Using the statement of facts below, answer each question:
(a) What capacity did the Minister of Justice's order of 28 February 2012 set for Nubarashen remand prison?
(b) In which cell was the applicant detained starting from 18 July 2014?
(c) To which court did the applicant apply with a civil claim on 22 January 2015?
[Opening Given passage section]
AVETISYAN v. ARMENIA (European Court of Human Rights)

Last Updated on April 24, 2019 by LawEuro

Communicated on 7 March 2019

FIRST SECTION

Application no. 39087/15
Volodya AVETISYAN
against Armenia
lodged on 31 July 2015

STATEMENT OF FACTS

The applicant, Mr VolodyaAvetisyan, is an Armenian national who was born in 1963 and is detained in Ptghunk. He is represented before the Court by Mr R. Revazyan, a lawyer practising in Yerevan.

The circumstances of the case

The facts of the case, as submitted by the applicant, may be summarised as follows.

According to the order of the Minister of Justice of 28 February 2012, Nubarashen remand prison had the capacity to house up to 820 inmates.

According to the prison’s letter dated 25 November 2014, as of 30 April 2014 there were 962 inmates in the prison, while as of 30 October 2014 their number increased to 1040.

The applicant was detained in the prison from 23 September 2013 to 11 March 2015. Between 23 September 2013 and 17 July 2014 the applicant was detained in cell no. 013. Starting from 18 July 2014 he was detained in cell no. 007. The surface area of those cells, in the applicant’s submission, was approximately 15-20 sq. m, including the sanitary facilities within the cells.

In the applicant’s submission, the number of inmates in both cells varied, in various periods, between 3 and 8 inmates. According to the prison’s letter of 18 November 2014, the number of inmates in the applicant’s cells was as follows: 8 inmates on 27 October 2013; 8 inmates on 27 December 2013; 8 inmates on 27 February 2014; 6 inmates on 27 April 2014; 5 inmates on 27 June 2014; 8 inmates on 27 August 2014; and 3 inmates on 27 October 2014.

As regards other conditions of his detention, the applicant submits that there was no central ventilation system in the prison. Since there was no heating system, the cells were heated by the inmates using electric heaters. A foul smell was constantly present in the prison. The applicant spent the whole period of his detention in the cells, except for a one-hour daily outdoor walk. Some of the inmates smoked cigarettes in the applicant’s cells. Cockroaches and other insects were often observed in the living areas of the cells, but the prison administration did nothing to prevent their presence.

On 22 January 2015 the applicant applied to the Shengavit District Court of Yerevan (“the District Court”) with a civil claim against the penitentiary service and the prison, seeking to obtain acknowledgement of a breach of his rights under Article 3 of the Convention due to the conditions of his detention, and to obtain compensation for non-pecuniary damage.
[Closing Given passage section]
[Opening Listed entries section]
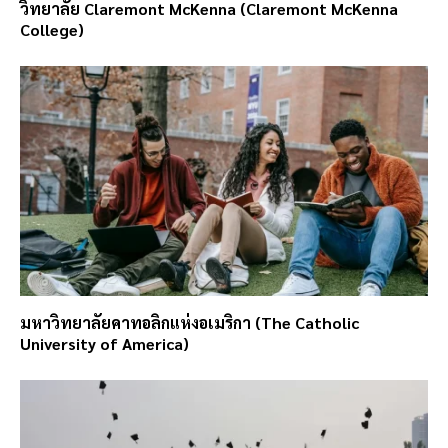
วิทยาลัย Claremont McKenna (Claremont McKenna
College)
มหาวิทยาลัยคาทอลิกแห่งอเมริกา (The Catholic
University of America)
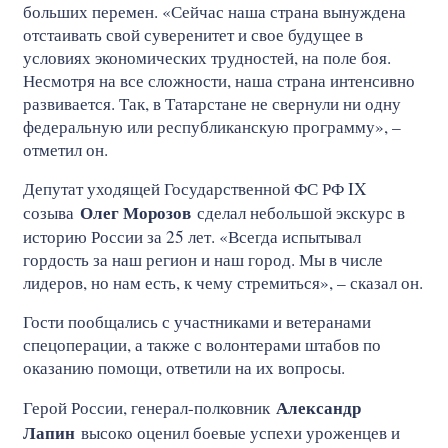
больших перемен. «Сейчас наша страна вынуждена
отстаивать свой суверенитет и свое будущее в
условиях экономических трудностей, на поле боя.
Несмотря на все сложности, наша страна интенсивно
развивается. Так, в Татарстане не свернули ни одну
федеральную или республиканскую программу», –
отметил он.
Депутат уходящей Государственной ФС РФ IX
Олег Морозов
созыва
сделал небольшой экскурс в
историю России за 25 лет. «Всегда испытывал
гордость за наш регион и наш город. Мы в числе
лидеров, но нам есть, к чему стремиться», – сказал он.
Гости пообщались с участниками и ветеранами
спецоперации, а также с волонтерами штабов по
оказанию помощи, ответили на их вопросы.
Александр
Герой России, генерал-полковник
Лапин
высоко оценил боевые успехи уроженцев и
[Closing Listed entries section]
#### [Expected answer]
(a) Up to 820 inmates.
(b) Cell no. 007.
(c) The Shengavit District Court of Yerevan.